Let J = [b_{i,j}] be the Jordan block with eigenvalue \lambda and size n. That is, b_{i,j} = \lambda if j = i, 1 if j = i+1, and 0 otherwise. Now J^2 = [\sum_k b_{i,k}b_{k,j}]; if k \neq i or k \neq i+1, then b_{i,k} = 0. Evidently then we have (J^2)_{i,j} = \lambda^2 if j = i, 1 if j = i+2, and 0 otherwise, Noting that 2 = 0. So J^2 - \lambda^2 I = \begin{bmatrix} 0 & I \\ 0_2 & 0 \end{bmatrix}, where 0_2 is the 2 \times 2 zero matrix and I is the (n-2) \times (n-2) identity matrix. Now let v = \begin{bmatrix} V_1 \\ V_2 \end{bmatrix}, where V_1 has dimension 2 \times 1. Now (J^2 - \lambda^2 I)v = \begin{bmatrix} V_2 \\ 0 \end{bmatrix}. That is, J^2 - \lambda^2 I ‘shifts’ the entries of v– so e_{i+2} \mapsto e_i and e_1, e_2 \mapsto 0. In particular, the kernel of J^2 - \lambda^2 I has dimension 2, so that by this previous exercise, the Jordan canonical form of J^2 has two blocks (both with eigenvalue \lambda^2.

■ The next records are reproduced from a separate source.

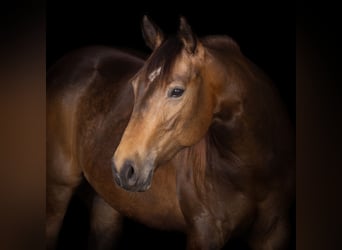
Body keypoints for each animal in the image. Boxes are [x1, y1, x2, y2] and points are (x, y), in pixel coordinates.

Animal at [46, 16, 296, 250]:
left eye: (177, 91)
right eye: (134, 85)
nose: (122, 167)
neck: (252, 170)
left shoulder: (273, 234)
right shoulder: (204, 233)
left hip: (107, 204)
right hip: (58, 189)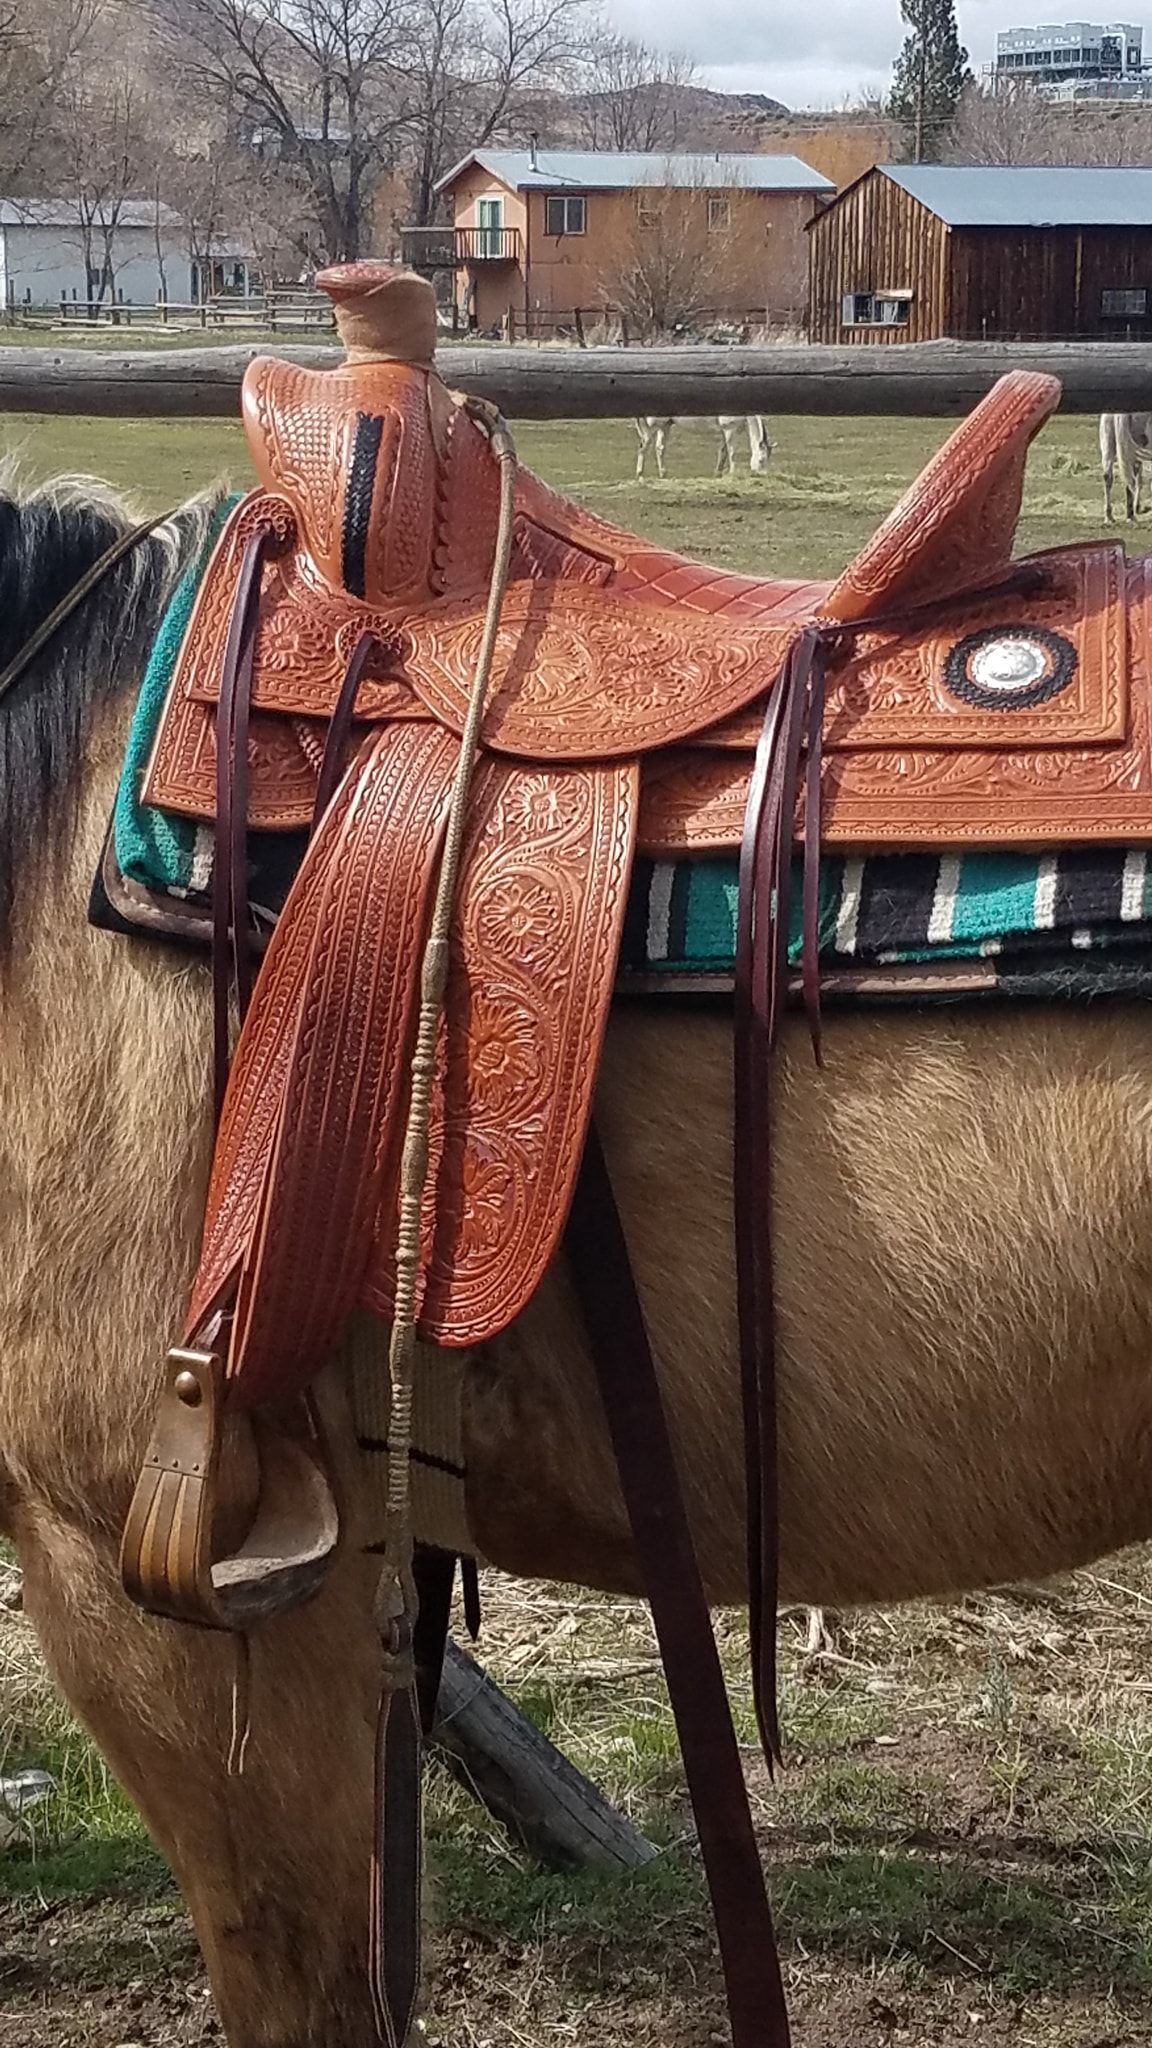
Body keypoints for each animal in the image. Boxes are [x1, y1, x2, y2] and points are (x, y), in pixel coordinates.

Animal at [634, 413, 773, 480]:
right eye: (761, 460)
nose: (762, 475)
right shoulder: (729, 430)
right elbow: (732, 453)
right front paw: (732, 473)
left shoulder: (726, 432)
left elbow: (723, 452)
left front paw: (718, 473)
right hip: (653, 426)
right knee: (643, 447)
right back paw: (640, 475)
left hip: (665, 425)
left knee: (660, 448)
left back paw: (663, 474)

Now J^2 - \lambda^2 I = (J + \lambda I)(J - \lambda I) = (J - \lambda I)^2, since F has characteristic 2. Note that J-\lambda I has order n, since (evidently) we have (J - \lambda I)e_{i+1} = e_i and (J - \lambda I)e_1 = 0. So J-\lambda I has order n. If n is even, then (J^2 - \lambda^2 I)^{n/2} = 0 while (J^2 - \lambda^2 I)^{n/2-1} \neq 0, and if n is odd, then (J^2-\lambda^2 I)^{(n+1)/2} = 0 while (J^2 - \lambda^2 I)^{(n+1)/2-1} \neq 0. So the minimal polynomial of J^2 is (x-\lambda^2)^{n/2} if n is even and (x-\lambda^2)^{(n+1)/2} if n is odd.

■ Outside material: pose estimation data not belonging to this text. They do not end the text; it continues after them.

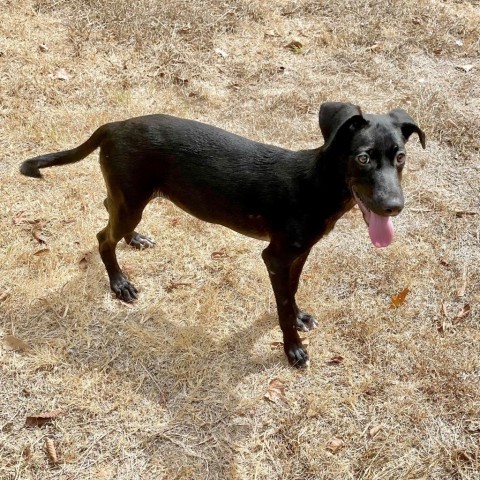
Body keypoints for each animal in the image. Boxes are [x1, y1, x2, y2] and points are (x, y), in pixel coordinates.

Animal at [20, 102, 424, 368]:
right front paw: (292, 348)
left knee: (109, 208)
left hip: (132, 197)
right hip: (132, 199)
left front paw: (298, 318)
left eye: (401, 157)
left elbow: (291, 293)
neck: (316, 184)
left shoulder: (299, 252)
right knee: (103, 237)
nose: (394, 206)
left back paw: (135, 239)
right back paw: (120, 283)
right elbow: (280, 303)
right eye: (363, 158)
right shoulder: (275, 256)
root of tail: (114, 125)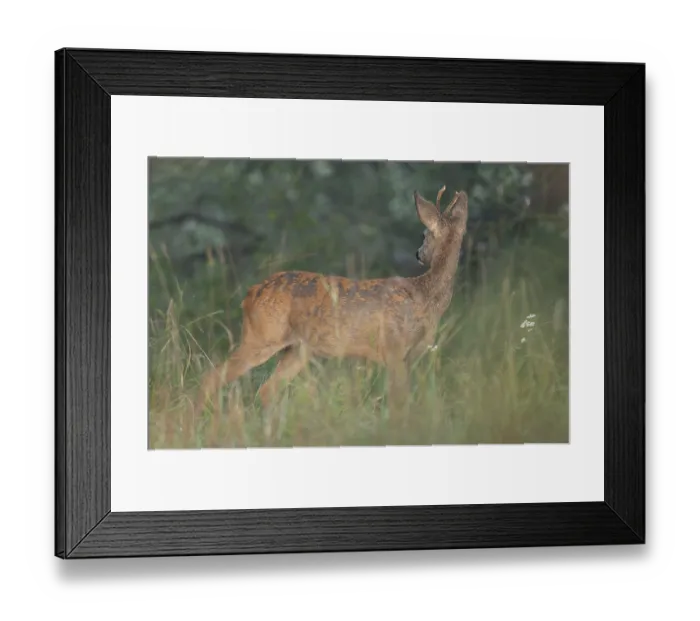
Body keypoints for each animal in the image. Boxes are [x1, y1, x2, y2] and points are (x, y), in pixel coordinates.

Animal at [195, 186, 469, 426]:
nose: (418, 254)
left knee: (266, 389)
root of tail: (250, 294)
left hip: (297, 349)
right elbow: (399, 403)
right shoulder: (394, 348)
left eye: (423, 236)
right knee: (210, 379)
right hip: (262, 337)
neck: (424, 295)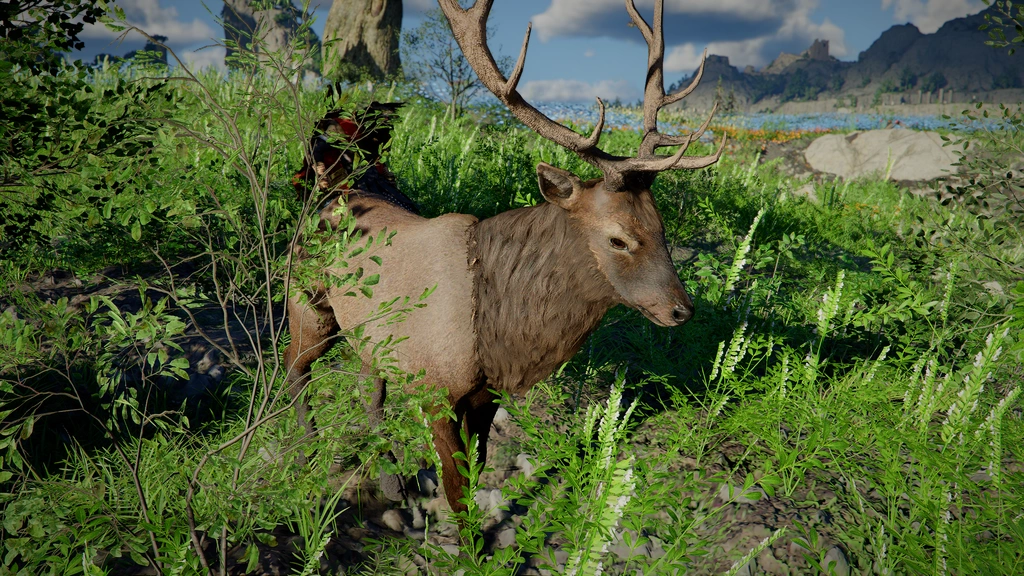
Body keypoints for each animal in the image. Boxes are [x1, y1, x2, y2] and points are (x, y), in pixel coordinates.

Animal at [283, 0, 726, 515]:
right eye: (618, 239)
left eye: (661, 228)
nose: (681, 309)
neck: (499, 335)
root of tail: (325, 181)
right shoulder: (436, 391)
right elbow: (458, 494)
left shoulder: (484, 393)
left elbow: (478, 468)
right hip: (307, 302)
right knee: (295, 367)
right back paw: (308, 454)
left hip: (372, 334)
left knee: (367, 386)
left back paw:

So the Jordan canonical form of J^2 has two Jordan blocks with eigenvalue \lambda^2. If n is even, these have size n/2,n/2, and if n is odd, they have size (n+1)/2, (n-1)/2.

Now let A be an arbitrary n \times n matrix over F (with eigenvalues in F). We claim that A is a square if and only if the following hold.

  1. The eigenvalues of A are square in F
  2. For each eigenvalue \lambda of A, the Jordan blocks with eigenvalue \lambda can be paired up so that the sizes of the blocks in each pair differ by 0 or 1.

To see the ‘if’ part, suppose P^{-1}AP = \bigoplus H_i \oplus K_i is in Jordan canonical form, where H_i and K_i are Jordan blocks having the same eigenvalue \lambda_i and whose sizes differ by 0 or 1. By the first half of this exercise, H_i \oplus K_i is the Jordan canonical form of J_i^2, where J_i is a Jordan block with eigenvalue \sqrt{\lambda_i}. Now A is similar to the direct sum of these J_i^2, and so Q^{-1}AQ = J^2. Then A = (Q^{-1}JQ)^2 = B^2 is square.

Conversely, suppose A = B^2 is square, and say P^{-1}BP = J is in Jordan canonical form. So P^{-1}AP = J^2. Letting J_i denote the Jordan blocks of J, we have P^{-1}AP = \bigoplus J_i^2. The Jordan canonical form of J_i^2 has two blocks with eigenvalue \lambda_i^2 and whose sizes differ by 0 or 1, by the first half of this exercise. So the Jordan blocks of A all have eigenvalues which are square in F and can be paired so that the sizes in each pair differ by 0 or 1.